Table 7. Qwen2.5-VL trivial baselines and ablations. EarlyTom is far faster than the full Qwen2.5-VL-7B setup and outperforms average pooling and uniform subsampling on average score while using fewer FLOPs. The two ablations show that both spatial selection and weighted merging matter, though the gains over ablated EarlyTom are modest.

TTFT Breakdown Figures

Figure 7 expands the 7B TTFT story across retained ratios.

7B retained ratio Local figure
10% 7B retained ratio 10%.
15% 7B retained ratio 15%.
20% 7B retained ratio 20%.
25% 7B retained ratio 25%.

Figure 7. TTFT comparison on LLaVA-OneVision-7B. The source caption reports vision encoding, visual token processing, LLM prefill, and system overhead across methods. The paper states that EarlyTom has the lowest total TTFT across settings, with up to 2.65x speedup at 10% retention.

Figure 8 shows the same decomposition for the smaller 0.5B model.

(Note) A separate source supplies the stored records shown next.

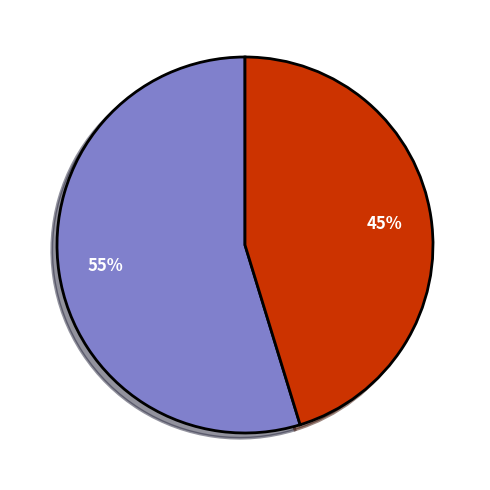

To the nearest percent, what is the average slice percentage?

50%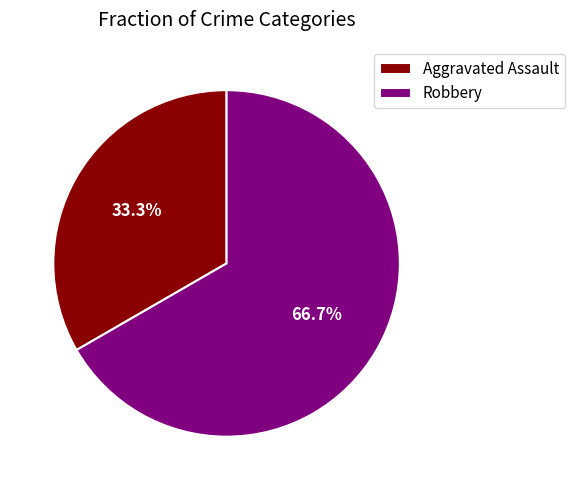

Is the sum of Robbery and Aggravated Assault greater than half?

Yes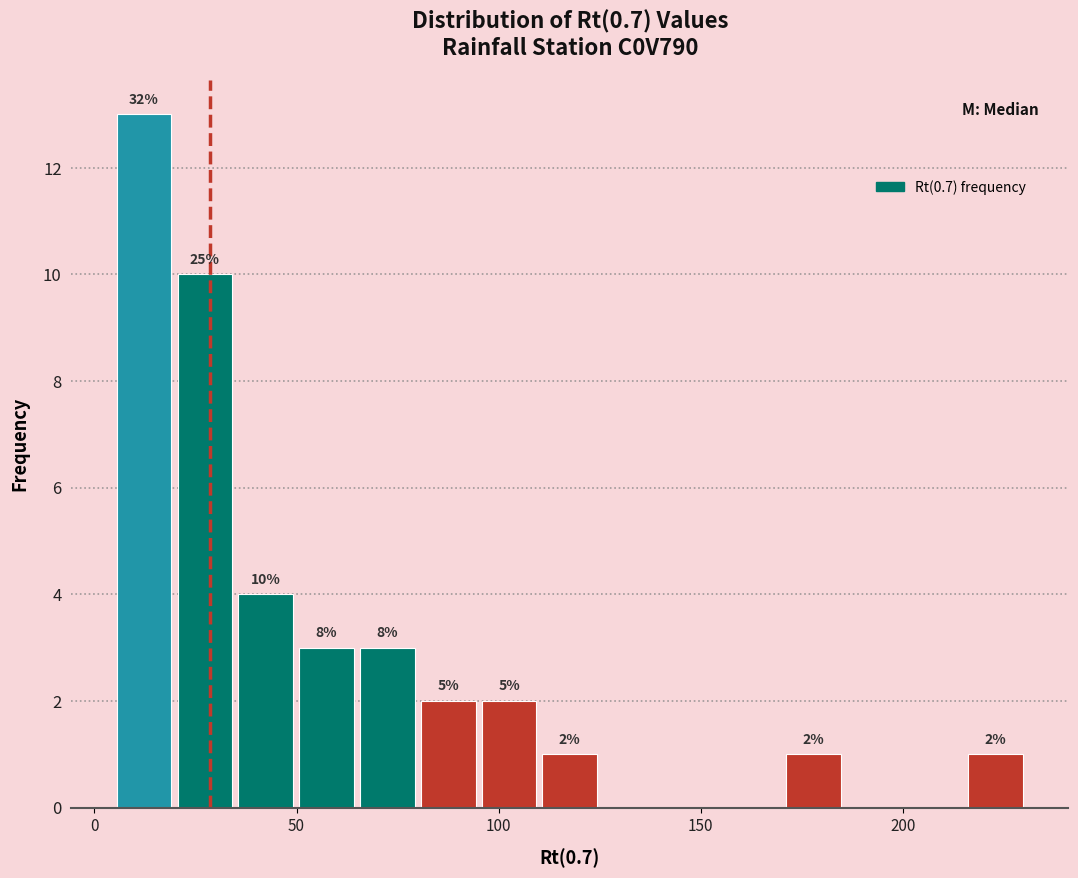

Around what value on the x-axis is the tallest bar? Give the approximate position of its centre, as read against the axis.

10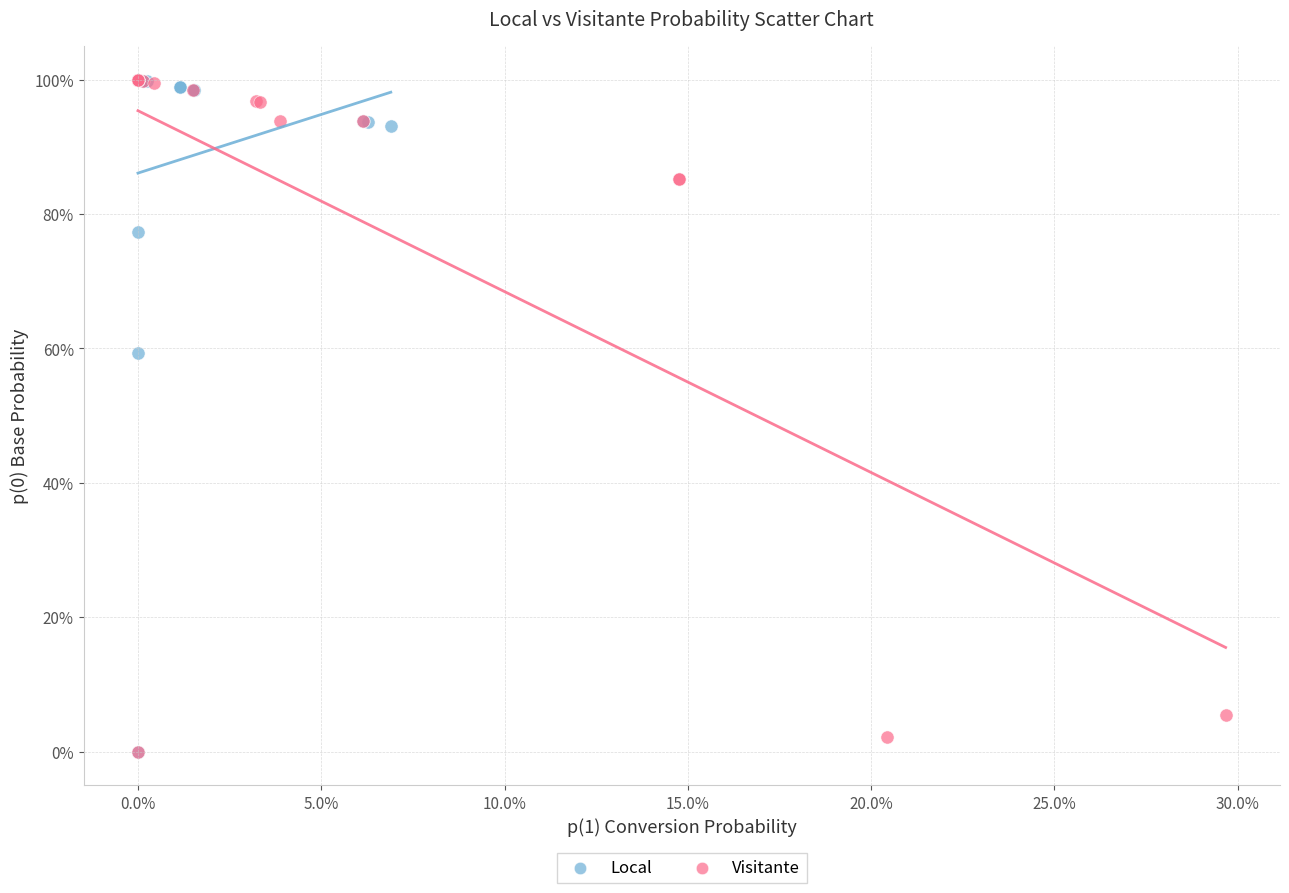

What are all the series names shown in the legend?

Local, Visitante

0.5B retained ratio Local figure
10% 0.5B retained ratio 10%.
15% 0.5B retained ratio 15%.
20% 0.5B retained ratio 20%.
25% 0.5B retained ratio 25%.

Figure 8. TTFT comparison on LLaVA-OneVision-0.5B. The source text highlights that HoliTom can be slower than the baseline on the 0.5B model at 10% retention, whereas EarlyTom keeps speedup by minimizing vision encoding time and extra processing overhead.

Practical Takeaways

The paper's future-work section says EarlyTom mainly reveals that the inference budget is dominated by the prefill stage, and that broader heterogeneous system design plus decoding-stage acceleration remain open problems. For follow-up work, I would check whether the thresholds and layer choices transfer automatically to longer videos, different vision encoders, and more reasoning-heavy video tasks.